---------- INPUT FOR THIS TASK
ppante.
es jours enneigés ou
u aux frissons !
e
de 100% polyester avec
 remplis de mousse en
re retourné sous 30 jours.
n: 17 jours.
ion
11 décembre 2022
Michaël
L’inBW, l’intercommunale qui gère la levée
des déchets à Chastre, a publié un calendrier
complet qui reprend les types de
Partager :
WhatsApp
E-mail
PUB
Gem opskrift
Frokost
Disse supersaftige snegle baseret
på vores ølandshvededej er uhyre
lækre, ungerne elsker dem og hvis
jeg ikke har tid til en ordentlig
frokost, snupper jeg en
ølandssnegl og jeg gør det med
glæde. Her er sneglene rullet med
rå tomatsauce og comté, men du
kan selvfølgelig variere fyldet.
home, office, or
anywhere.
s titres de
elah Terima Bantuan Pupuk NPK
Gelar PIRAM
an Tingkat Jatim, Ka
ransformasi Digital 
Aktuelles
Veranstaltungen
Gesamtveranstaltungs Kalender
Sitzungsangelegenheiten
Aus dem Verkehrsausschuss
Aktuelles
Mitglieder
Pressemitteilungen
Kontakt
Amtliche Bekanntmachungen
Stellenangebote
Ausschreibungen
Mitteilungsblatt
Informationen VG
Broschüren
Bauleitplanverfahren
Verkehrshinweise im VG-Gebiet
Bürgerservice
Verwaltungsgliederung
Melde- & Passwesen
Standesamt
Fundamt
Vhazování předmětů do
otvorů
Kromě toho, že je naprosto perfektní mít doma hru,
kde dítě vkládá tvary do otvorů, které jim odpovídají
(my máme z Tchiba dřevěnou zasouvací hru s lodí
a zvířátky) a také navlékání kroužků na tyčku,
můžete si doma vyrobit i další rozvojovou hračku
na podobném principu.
--------------------
• TASK: Every line from the one that has "Gem opskrift" down to the last line above must be written out exactly, with both ends included and nothing else.

• SOLUTION TO THIS TASK:
Gem opskrift
Frokost
Disse supersaftige snegle baseret
på vores ølandshvededej er uhyre
lækre, ungerne elsker dem og hvis
jeg ikke har tid til en ordentlig
frokost, snupper jeg en
ølandssnegl og jeg gør det med
glæde. Her er sneglene rullet med
rå tomatsauce og comté, men du
kan selvfølgelig variere fyldet.
home, office, or
anywhere.
s titres de
elah Terima Bantuan Pupuk NPK
Gelar PIRAM
an Tingkat Jatim, Ka
ransformasi Digital 
Aktuelles
Veranstaltungen
Gesamtveranstaltungs Kalender
Sitzungsangelegenheiten
Aus dem Verkehrsausschuss
Aktuelles
Mitglieder
Pressemitteilungen
Kontakt
Amtliche Bekanntmachungen
Stellenangebote
Ausschreibungen
Mitteilungsblatt
Informationen VG
Broschüren
Bauleitplanverfahren
Verkehrshinweise im VG-Gebiet
Bürgerservice
Verwaltungsgliederung
Melde- & Passwesen
Standesamt
Fundamt
Vhazování předmětů do
otvorů
Kromě toho, že je naprosto perfektní mít doma hru,
kde dítě vkládá tvary do otvorů, které jim odpovídají
(my máme z Tchiba dřevěnou zasouvací hru s lodí
a zvířátky) a také navlékání kroužků na tyčku,
můžete si doma vyrobit i další rozvojovou hračku
na podobném principu.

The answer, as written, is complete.